= Text =
/---

# Rheem Hybrid Heat pump WH



## M5Plumb

Hey all,

just a question to get a feel for those who have installed this Rheem WH. Like it, don't, problems etc??? Any and all feedback please. :thumbsup:

Thanks Pat


----------



## Nevada Plumber

GE paid me to replace one for them last week. The only thing I can really say about the water heater is that the relief valve is on the rear of the water heater. This was being installed in a small closet, and it was a real pain to hook it up. In this instance, if the relief valve ever has to be replaced, the entire water heater will have to be pulled to do it.

Probably not the exact kind of info you were looking for.


----------



## plumbpro

I put a GE in, it was pretty nice and the people like it. I had to run a condensate and rework the water lines so the filter could be pulled. There is a minimum room size, can't remember the exact size (maybe 8x10), but theirs was just big enough. They have had it about a year and all is well as far as I know.


----------



## M5Plumb

Sounds like from what I am hearing there are not many problems with the heater.


----------



## service guy

*Rheem EcoSense Heat Pump Water Heater*

Here is a review on the Rheem EcoSense Heat Pump Water Heater.
These things are great in warmer climates, since they heat water and cool air simultaneously. Keep in mind though, that the Rheem model is NOT the most efficient model of heat pump water heater. Actually it has one of the lowest efficiency ratings of heat pump water heaters on the market. There are other good choices for air-source heat pump water heaters, such as the Stiebel-Eltron Accelera 300, or The AO Smith Voltex, etc.


----------



## service guy

Also heat pump water heaters SHOULD NOT be transported horizontally. I have heard that transporting the heat pump sideways (the way 99% of plumbers transport water heaters lying on their side in the back of a van or pickup truck) can cause problems with the refrigerant coil.

This can cause malfunctions with the water heater once it is installed. They should be kept in the upright position, have your supplier truck it in for you vertically, if you can't transport it upright.

\---

= What you need to do =
Rewrite the stretch from "Sounds like from" through "EcoSense Heat Pump Water Heater." in the Rheem water heater thread, replacing "Heat Pump Water Heater" with "Hybrid Water Heater".

= Source material =
/---

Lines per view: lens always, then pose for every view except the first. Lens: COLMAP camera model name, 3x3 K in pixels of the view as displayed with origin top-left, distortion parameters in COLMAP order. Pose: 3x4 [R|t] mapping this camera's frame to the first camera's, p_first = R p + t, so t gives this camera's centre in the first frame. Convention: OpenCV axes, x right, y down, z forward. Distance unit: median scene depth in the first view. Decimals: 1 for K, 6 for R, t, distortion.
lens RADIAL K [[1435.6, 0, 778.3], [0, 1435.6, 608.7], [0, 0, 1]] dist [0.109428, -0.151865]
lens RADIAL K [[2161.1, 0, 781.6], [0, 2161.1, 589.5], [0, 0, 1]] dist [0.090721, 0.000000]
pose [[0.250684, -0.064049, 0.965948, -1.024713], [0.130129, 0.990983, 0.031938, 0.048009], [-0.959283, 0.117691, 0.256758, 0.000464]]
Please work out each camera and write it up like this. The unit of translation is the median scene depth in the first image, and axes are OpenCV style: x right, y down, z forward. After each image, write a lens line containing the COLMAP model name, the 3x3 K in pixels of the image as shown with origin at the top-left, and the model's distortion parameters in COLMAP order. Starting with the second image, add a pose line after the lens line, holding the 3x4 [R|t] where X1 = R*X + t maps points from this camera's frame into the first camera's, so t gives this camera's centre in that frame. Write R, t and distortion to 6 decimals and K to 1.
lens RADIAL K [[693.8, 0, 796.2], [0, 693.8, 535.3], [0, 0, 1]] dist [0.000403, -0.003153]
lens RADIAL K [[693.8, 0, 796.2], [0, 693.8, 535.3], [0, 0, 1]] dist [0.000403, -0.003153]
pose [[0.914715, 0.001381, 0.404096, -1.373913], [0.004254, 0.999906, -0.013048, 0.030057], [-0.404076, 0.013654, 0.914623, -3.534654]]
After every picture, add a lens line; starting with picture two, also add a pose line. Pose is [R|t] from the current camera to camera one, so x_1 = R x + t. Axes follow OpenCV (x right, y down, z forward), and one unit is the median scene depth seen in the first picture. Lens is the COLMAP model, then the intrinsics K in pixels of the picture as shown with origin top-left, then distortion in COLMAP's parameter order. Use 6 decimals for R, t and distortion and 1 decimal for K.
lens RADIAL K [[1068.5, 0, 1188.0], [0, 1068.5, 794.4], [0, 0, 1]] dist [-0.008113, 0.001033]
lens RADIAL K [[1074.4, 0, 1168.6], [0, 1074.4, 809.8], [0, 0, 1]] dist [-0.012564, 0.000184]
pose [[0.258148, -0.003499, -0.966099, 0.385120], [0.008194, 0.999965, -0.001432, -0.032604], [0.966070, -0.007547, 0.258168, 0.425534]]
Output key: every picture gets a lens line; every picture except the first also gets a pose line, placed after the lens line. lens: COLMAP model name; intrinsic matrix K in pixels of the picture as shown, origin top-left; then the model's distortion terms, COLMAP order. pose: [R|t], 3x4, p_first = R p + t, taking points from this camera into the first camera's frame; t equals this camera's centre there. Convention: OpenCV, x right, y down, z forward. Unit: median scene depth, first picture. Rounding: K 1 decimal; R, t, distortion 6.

\---

= Worked solution =
Sounds like from what I am hearing there are not many problems with the heater.


----------



## service guy

*Rheem EcoSense Hybrid Water Heater*

Here is a review on the Rheem EcoSense Hybrid Water Heater.